Example Usage

[6]:
from imcp import mcp_curve, mcp_score, plot_mcp_curve, imcp_curve, imcp_score, plot_imcp_curve, plot_curve

from sklearn.datasets import load_iris
from sklearn.linear_model import LogisticRegression
from sklearn.ensemble import RandomForestClassifier, GradientBoostingClassifier
from sklearn.svm import SVC

import pandas as pd

MCP curve

Single MCP curve

[7]:
X, y = load_iris(return_X_y=True)

clf = LogisticRegression(solver="liblinear").fit(X, y)
probabilities = clf.predict_proba(X)
plot_mcp_curve(y, probabilities)

area = mcp_score(y, probabilities)
print("Area under MCP curve: {:.4f}".format(area))
../../_images/rst_tutorials_example_usage_4_0.png
Area under MCP curve: 0.6429

Multiple MCP curves

More plots can be drawn on the same figure to make comparison between curves easier.
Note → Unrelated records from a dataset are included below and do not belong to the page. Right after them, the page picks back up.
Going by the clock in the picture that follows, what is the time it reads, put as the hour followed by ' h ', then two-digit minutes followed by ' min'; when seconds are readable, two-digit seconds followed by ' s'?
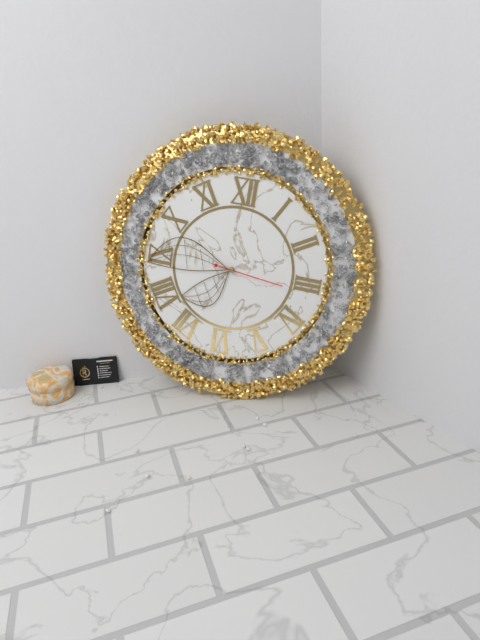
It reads 7 h 44 min 16 s
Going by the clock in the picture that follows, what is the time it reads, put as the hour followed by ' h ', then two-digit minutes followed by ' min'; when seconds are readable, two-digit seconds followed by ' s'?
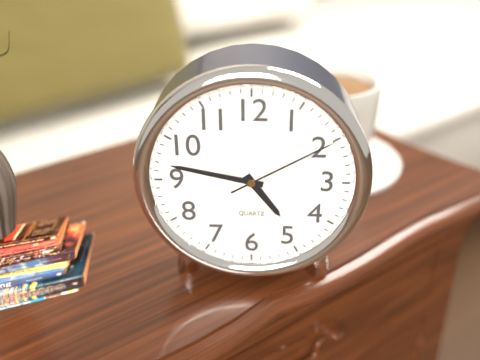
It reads 4 h 47 min 10 s
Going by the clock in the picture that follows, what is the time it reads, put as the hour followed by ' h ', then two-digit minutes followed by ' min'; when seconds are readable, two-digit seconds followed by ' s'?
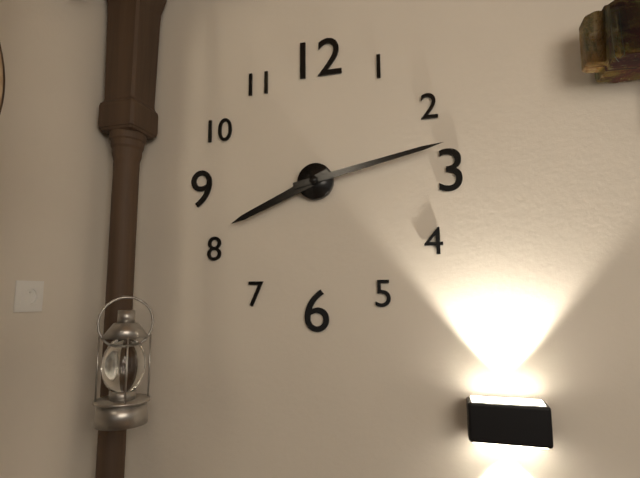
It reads 8 h 13 min
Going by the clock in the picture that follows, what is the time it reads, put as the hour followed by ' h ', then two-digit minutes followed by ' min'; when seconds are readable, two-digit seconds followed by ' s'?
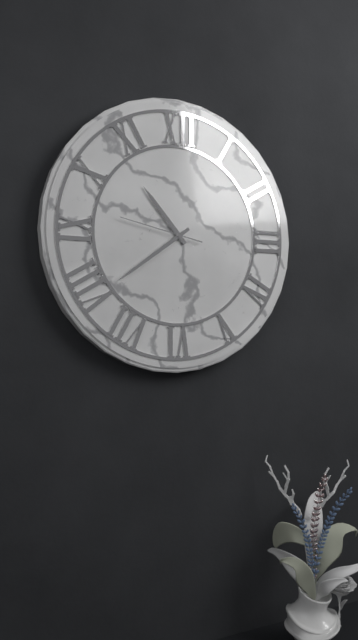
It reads 10 h 39 min 47 s
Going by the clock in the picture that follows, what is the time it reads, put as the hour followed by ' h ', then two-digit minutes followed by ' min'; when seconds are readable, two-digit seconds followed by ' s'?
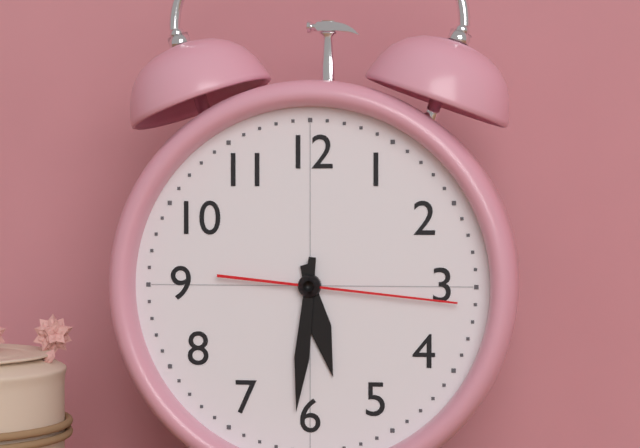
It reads 5 h 31 min 16 s
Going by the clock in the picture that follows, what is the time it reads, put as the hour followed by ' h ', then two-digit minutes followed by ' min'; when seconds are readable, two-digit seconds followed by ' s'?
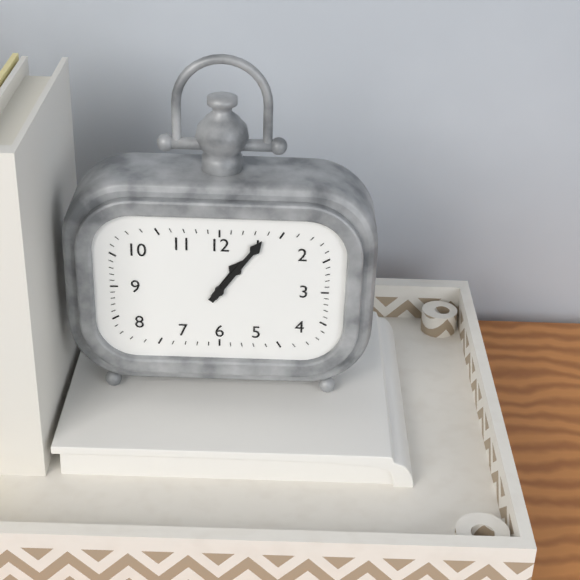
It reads 1 h 06 min
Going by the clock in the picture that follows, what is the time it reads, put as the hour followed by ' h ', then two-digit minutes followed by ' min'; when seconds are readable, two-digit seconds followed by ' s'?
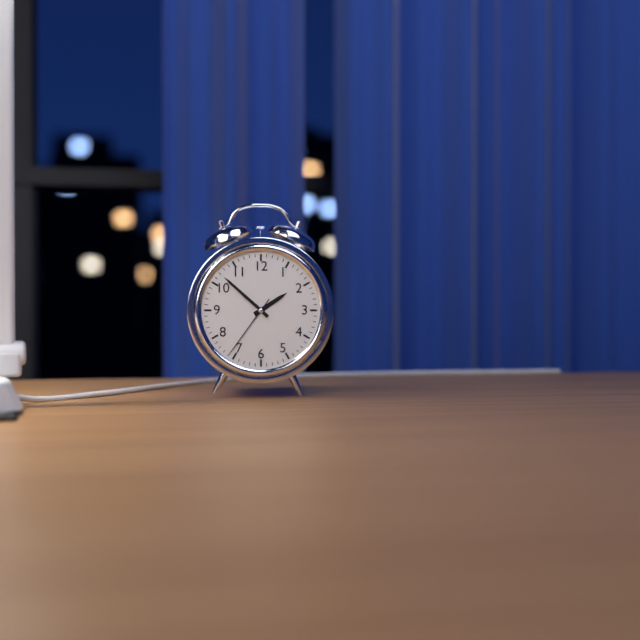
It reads 1 h 52 min 36 s
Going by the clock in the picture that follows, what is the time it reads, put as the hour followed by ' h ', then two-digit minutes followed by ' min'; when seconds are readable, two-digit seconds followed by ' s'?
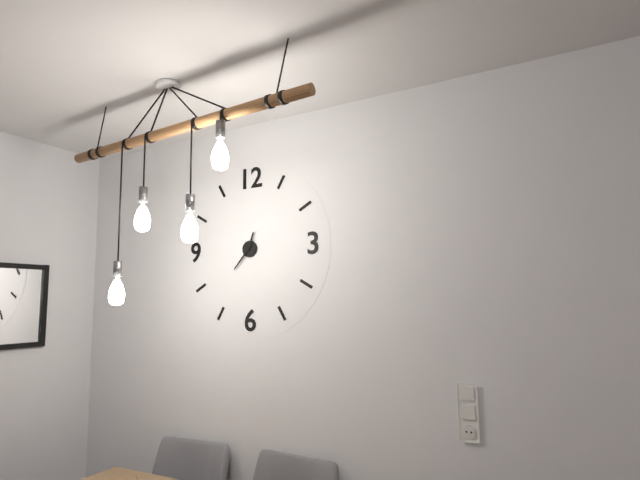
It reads 12 h 37 min
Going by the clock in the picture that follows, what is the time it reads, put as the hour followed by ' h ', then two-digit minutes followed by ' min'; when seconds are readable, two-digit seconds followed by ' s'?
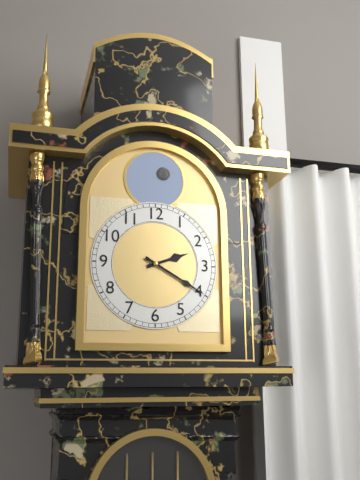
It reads 2 h 20 min
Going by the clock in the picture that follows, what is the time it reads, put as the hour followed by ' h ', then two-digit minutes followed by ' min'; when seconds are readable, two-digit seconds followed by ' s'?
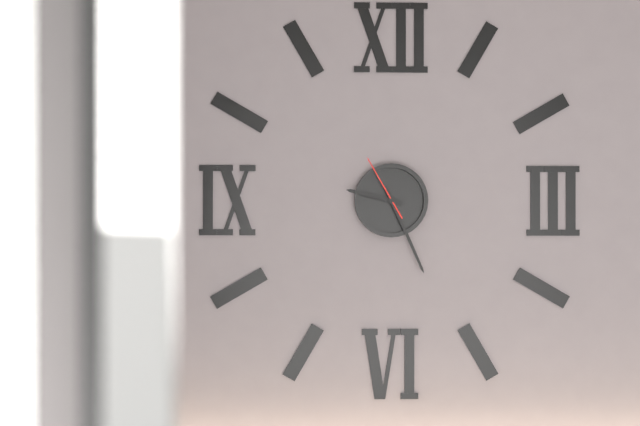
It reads 9 h 26 min 55 s
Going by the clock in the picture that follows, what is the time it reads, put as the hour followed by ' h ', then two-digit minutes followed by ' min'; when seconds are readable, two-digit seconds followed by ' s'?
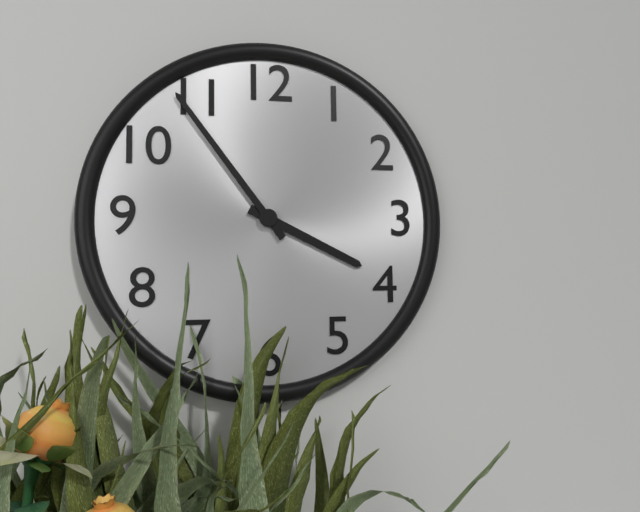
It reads 3 h 54 min
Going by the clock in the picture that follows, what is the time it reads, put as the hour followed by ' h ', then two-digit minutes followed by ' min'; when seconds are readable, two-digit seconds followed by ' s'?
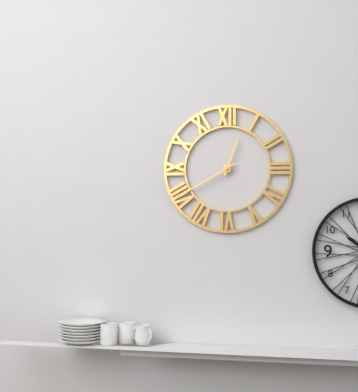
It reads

Example below presents curves calculated for different ways of obtaining class probabilities.

[8]:
X, y = load_iris(return_X_y=True)
algorithms = {'LogisticRegression': LogisticRegression(solver='liblinear'),
             'RandomForestClassifier': RandomForestClassifier(random_state=42),
             'GradientBoostingClassifier': GradientBoostingClassifier(),
             'SVC': SVC(probability=True),}

scores = {}
for key in algorithms:
    algorithms[key].fit(X, y)
    score = algorithms[key].predict_proba(X)
    scores[key] = score
    area = mcp_score(y, score)
    print('Area under MCP curve for {}: {:.4f}'.format(key, area))

plot_mcp_curve(y, scores)
Area under MCP curve for LogisticRegression: 0.6429
Area under MCP curve for RandomForestClassifier: 0.9549
Area under MCP curve for GradientBoostingClassifier: 0.9927
Area under MCP curve for SVC: 0.8463
../../_images/rst_tutorials_example_usage_7_1.png

IMCP curve

It is also possible to take into account disproportion of class distribution amongst given dataset. In such case, the width of bar for each sample is scaled. Class which covers less samples in the dataset will have wider bars.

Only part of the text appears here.